ENTRIES SUPPLIED

• • • •

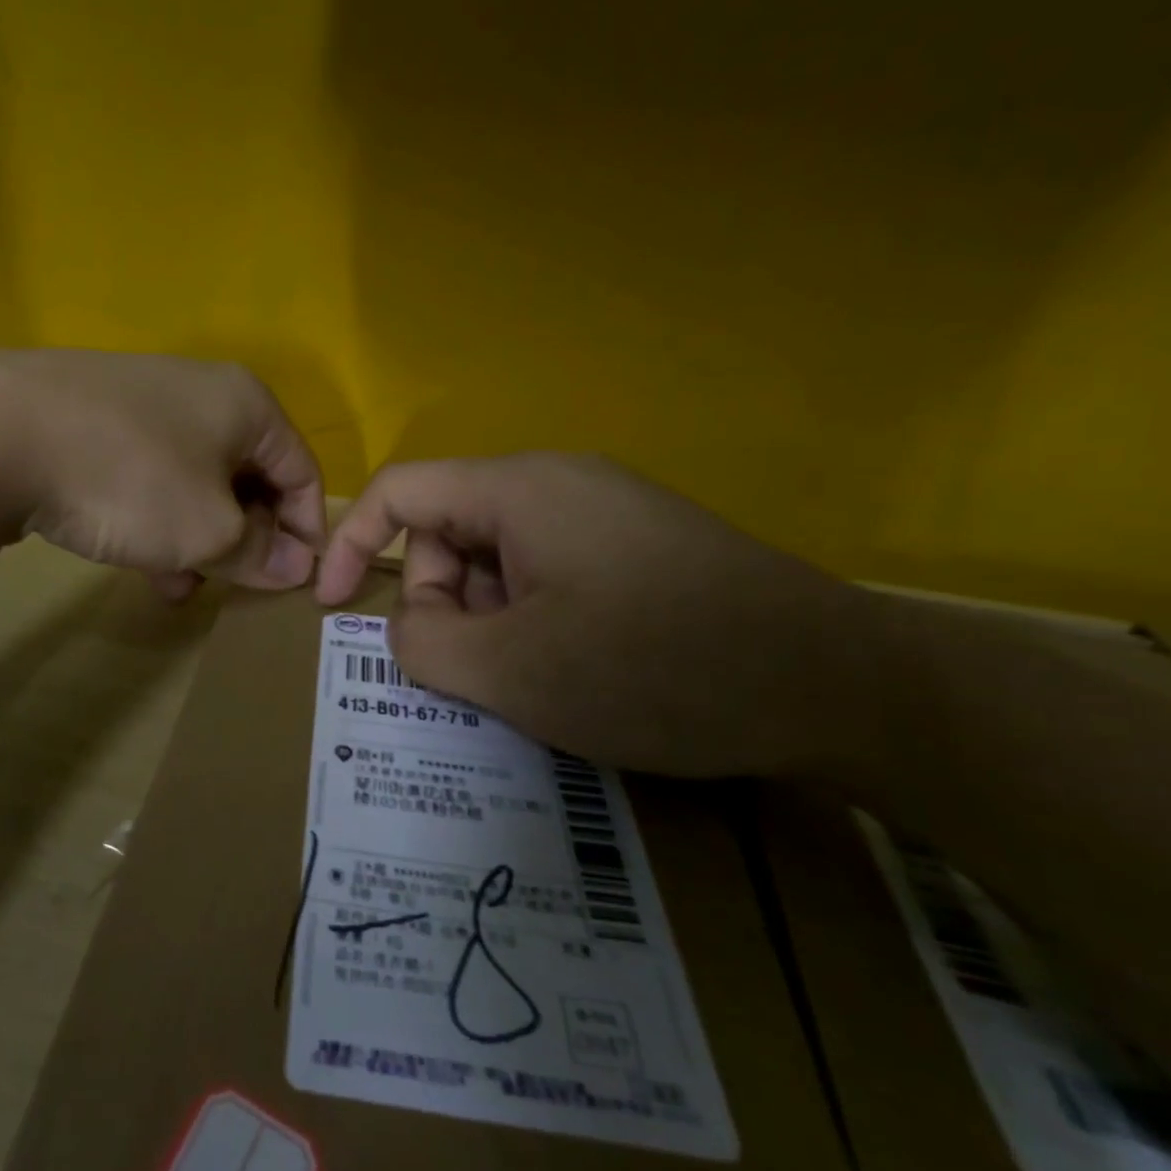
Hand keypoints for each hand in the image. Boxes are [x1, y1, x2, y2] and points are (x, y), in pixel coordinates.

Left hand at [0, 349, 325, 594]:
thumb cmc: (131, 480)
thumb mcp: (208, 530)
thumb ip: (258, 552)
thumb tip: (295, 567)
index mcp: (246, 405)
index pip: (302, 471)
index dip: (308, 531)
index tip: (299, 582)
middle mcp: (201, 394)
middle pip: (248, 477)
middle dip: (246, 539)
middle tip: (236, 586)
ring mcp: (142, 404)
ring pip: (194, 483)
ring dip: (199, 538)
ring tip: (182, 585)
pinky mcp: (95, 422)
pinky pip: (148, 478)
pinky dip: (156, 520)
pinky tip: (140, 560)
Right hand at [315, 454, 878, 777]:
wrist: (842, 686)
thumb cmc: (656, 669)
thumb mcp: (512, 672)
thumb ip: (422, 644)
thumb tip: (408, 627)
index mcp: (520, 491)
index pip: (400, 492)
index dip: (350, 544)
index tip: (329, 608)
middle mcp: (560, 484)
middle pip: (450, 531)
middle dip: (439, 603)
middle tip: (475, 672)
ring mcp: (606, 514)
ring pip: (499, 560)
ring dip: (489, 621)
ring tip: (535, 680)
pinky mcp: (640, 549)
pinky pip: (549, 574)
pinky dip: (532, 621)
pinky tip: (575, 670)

• • • •

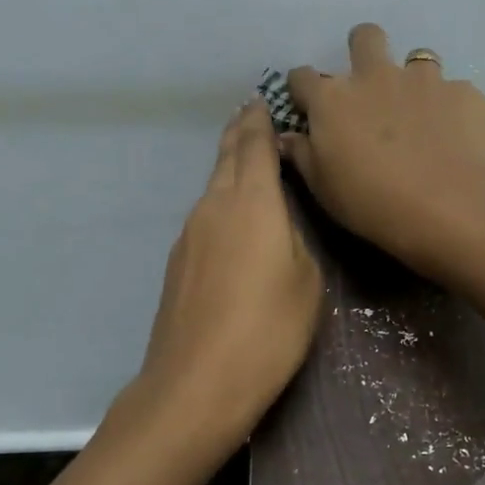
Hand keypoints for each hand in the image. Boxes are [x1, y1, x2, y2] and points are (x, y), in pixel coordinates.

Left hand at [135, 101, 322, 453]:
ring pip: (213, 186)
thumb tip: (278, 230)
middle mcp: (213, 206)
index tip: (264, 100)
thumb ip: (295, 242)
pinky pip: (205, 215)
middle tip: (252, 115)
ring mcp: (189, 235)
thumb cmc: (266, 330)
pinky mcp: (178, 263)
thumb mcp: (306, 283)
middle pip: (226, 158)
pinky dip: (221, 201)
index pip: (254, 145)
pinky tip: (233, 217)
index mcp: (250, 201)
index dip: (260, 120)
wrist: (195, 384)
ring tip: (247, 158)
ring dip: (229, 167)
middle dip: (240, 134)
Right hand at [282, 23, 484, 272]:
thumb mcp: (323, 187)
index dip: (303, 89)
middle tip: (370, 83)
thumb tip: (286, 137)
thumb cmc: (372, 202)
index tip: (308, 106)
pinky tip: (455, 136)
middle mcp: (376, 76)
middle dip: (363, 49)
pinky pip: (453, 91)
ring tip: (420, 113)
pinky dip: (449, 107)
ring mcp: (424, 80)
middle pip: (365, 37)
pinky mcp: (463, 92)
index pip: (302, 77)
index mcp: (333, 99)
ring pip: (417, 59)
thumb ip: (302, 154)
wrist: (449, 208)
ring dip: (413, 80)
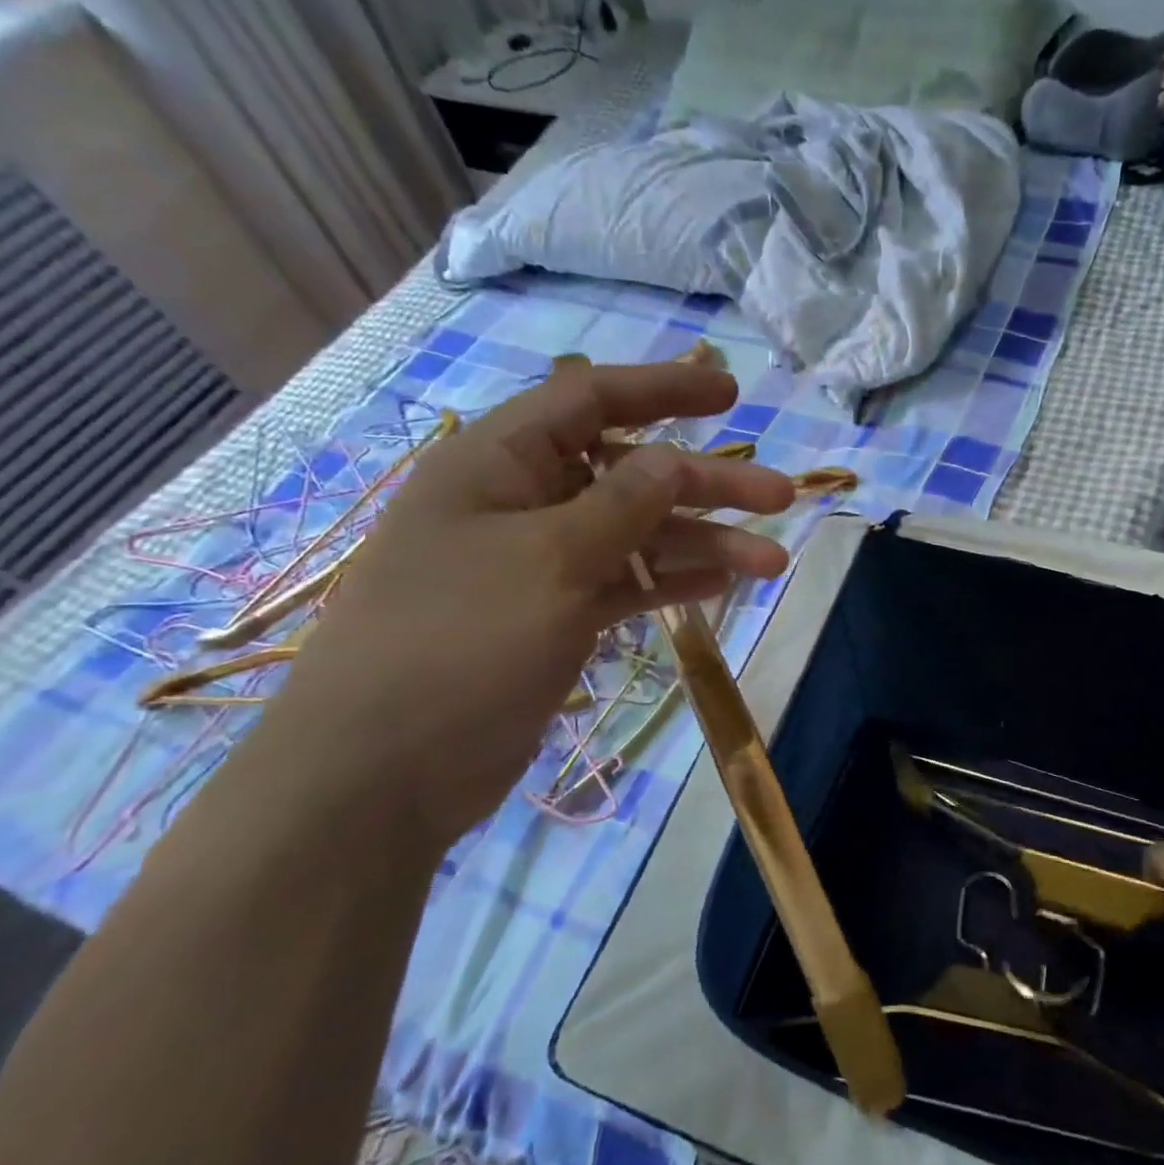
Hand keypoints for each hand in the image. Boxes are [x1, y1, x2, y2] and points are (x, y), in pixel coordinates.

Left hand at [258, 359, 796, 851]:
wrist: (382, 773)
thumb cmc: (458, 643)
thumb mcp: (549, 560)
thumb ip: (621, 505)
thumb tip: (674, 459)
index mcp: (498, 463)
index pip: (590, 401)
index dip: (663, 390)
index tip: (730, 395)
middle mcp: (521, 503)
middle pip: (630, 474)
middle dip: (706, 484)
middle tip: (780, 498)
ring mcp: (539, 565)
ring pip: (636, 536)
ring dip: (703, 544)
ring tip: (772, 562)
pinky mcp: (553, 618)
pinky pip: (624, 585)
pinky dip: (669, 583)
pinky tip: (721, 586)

• • • •

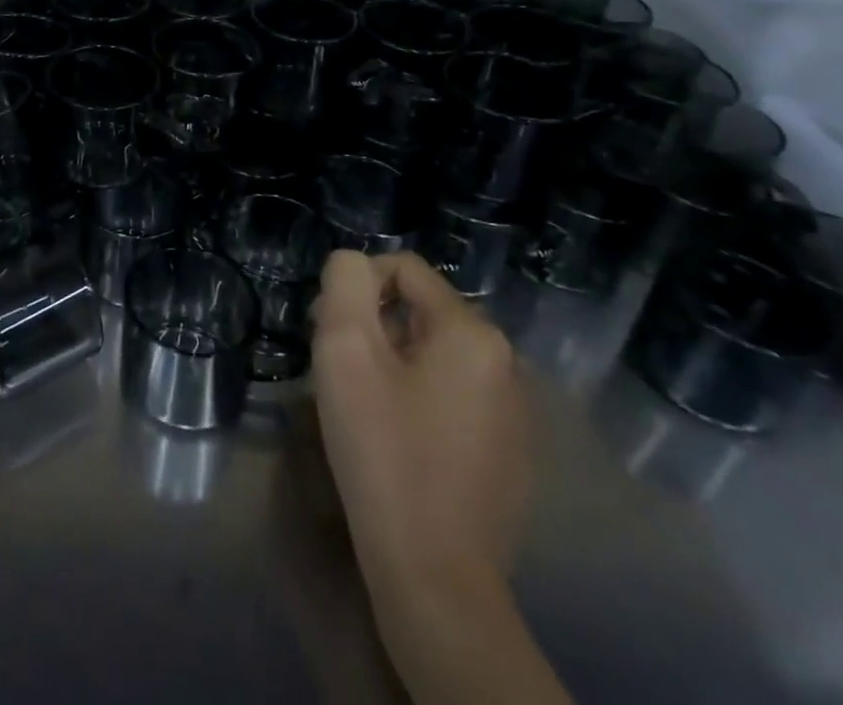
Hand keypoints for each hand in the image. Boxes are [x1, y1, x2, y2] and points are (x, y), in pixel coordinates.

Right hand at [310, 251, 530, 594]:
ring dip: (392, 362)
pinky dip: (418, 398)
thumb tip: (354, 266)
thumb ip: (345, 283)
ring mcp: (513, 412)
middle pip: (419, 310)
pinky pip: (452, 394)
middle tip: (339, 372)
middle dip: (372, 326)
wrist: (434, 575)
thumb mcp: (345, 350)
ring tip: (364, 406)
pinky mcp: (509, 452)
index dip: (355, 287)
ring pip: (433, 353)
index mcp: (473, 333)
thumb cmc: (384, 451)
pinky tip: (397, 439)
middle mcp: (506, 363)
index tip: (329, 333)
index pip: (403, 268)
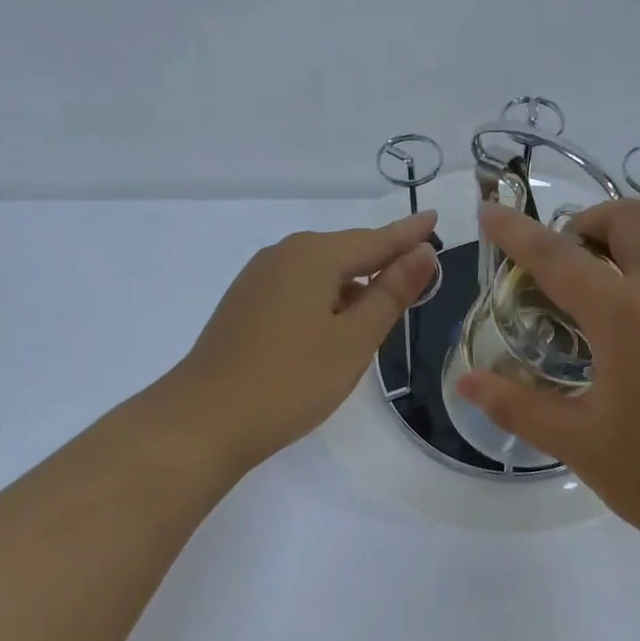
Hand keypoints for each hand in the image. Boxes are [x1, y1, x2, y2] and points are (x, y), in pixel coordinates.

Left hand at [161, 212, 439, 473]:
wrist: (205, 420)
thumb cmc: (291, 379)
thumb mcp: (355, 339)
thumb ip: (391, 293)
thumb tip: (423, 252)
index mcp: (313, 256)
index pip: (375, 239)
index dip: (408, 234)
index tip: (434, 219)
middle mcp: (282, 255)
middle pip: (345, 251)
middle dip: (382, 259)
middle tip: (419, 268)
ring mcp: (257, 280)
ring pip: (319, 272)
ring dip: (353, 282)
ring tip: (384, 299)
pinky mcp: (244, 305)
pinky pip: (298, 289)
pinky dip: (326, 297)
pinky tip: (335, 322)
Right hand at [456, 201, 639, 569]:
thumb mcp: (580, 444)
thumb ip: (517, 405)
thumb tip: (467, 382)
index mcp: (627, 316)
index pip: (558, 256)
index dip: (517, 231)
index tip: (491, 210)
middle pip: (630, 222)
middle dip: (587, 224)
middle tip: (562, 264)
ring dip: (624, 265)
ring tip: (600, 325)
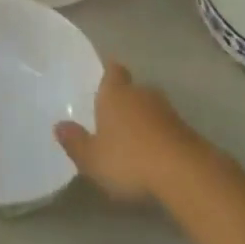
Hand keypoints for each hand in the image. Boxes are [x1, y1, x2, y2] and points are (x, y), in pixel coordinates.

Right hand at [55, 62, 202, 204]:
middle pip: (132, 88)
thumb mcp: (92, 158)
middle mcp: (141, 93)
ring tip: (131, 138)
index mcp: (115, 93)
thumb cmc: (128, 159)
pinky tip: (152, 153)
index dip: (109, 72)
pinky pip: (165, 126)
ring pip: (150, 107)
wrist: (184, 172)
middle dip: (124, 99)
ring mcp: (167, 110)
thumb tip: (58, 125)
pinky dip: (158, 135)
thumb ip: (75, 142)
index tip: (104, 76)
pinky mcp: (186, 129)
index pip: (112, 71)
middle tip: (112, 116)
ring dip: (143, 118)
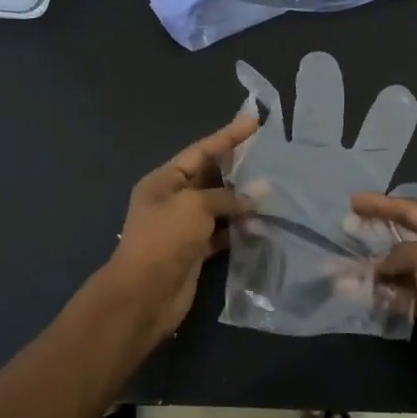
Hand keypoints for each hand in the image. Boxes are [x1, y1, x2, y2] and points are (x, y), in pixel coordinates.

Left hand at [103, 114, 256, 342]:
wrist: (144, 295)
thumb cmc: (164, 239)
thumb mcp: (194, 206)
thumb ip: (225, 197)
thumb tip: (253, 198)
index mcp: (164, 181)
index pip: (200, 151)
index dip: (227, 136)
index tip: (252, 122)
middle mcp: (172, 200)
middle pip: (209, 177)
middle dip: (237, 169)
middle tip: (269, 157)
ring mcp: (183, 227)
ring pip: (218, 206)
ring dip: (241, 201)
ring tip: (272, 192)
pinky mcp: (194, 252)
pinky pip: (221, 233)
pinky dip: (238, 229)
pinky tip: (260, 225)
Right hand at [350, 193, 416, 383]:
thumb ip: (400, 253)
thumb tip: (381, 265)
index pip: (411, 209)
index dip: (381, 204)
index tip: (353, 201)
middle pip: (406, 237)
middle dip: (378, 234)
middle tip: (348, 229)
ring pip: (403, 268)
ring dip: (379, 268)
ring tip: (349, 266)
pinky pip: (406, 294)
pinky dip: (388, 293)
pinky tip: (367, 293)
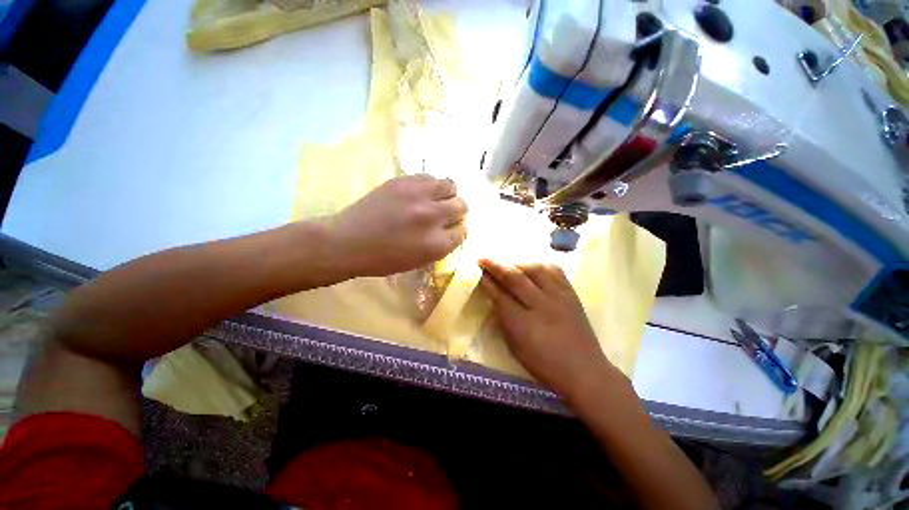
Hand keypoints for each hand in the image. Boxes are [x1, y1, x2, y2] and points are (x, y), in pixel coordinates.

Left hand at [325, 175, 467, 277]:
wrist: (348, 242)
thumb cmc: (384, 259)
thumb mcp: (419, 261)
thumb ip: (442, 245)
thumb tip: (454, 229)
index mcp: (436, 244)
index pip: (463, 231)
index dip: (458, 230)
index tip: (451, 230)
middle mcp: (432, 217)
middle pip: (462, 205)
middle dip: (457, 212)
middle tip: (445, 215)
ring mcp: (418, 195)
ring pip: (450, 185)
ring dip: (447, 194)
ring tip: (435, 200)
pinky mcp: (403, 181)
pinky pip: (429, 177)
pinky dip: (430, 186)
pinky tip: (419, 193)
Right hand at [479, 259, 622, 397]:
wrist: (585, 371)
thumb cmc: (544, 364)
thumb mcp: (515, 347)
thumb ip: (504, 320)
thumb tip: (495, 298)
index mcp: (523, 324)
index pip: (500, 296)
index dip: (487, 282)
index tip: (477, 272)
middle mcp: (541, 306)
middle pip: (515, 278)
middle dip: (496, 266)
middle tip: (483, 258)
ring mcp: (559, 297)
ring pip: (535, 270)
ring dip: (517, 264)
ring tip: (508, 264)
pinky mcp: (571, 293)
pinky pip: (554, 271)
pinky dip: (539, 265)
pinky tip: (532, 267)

• • • •

BRIEF
Write out exactly the lines above between the line with "thumb ip: (442, 245)" and the line with "pinky tip: (532, 267)", inclusive, and nothing beyond them.

YOUR RESPONSE
thumb ip: (442, 245)
thumb tip: (454, 229)
index mcp: (436, 244)
index pip: (463, 231)
index dip: (458, 230)
index tip: (451, 230)
middle mcp: (432, 217)
middle pip: (462, 205)
middle dip: (457, 212)
middle tip: (445, 215)
ring mcp: (418, 195)
ring pip: (450, 185)
ring dip: (447, 194)
ring tip: (435, 200)
pinky mcp: (403, 181)
pinky pip: (429, 177)
pinky dip: (430, 186)
pinky tip: (419, 193)
Right hand at [479, 259, 622, 397]:
wrist: (585, 371)
thumb cmc: (544, 364)
thumb mcp: (515, 347)
thumb ip: (504, 320)
thumb tip: (495, 298)
index mcp: (523, 324)
index pip: (500, 296)
index dip: (487, 282)
index tip: (477, 272)
middle mcp: (541, 306)
middle pip: (515, 278)
middle dip: (496, 266)
middle tip: (483, 258)
ring mcp: (559, 297)
ring pip: (535, 270)
ring dip: (517, 264)
ring tip: (508, 264)
pinky mcp: (571, 293)
pinky pip: (554, 271)
pinky dip: (539, 265)
pinky tip: (532, 267)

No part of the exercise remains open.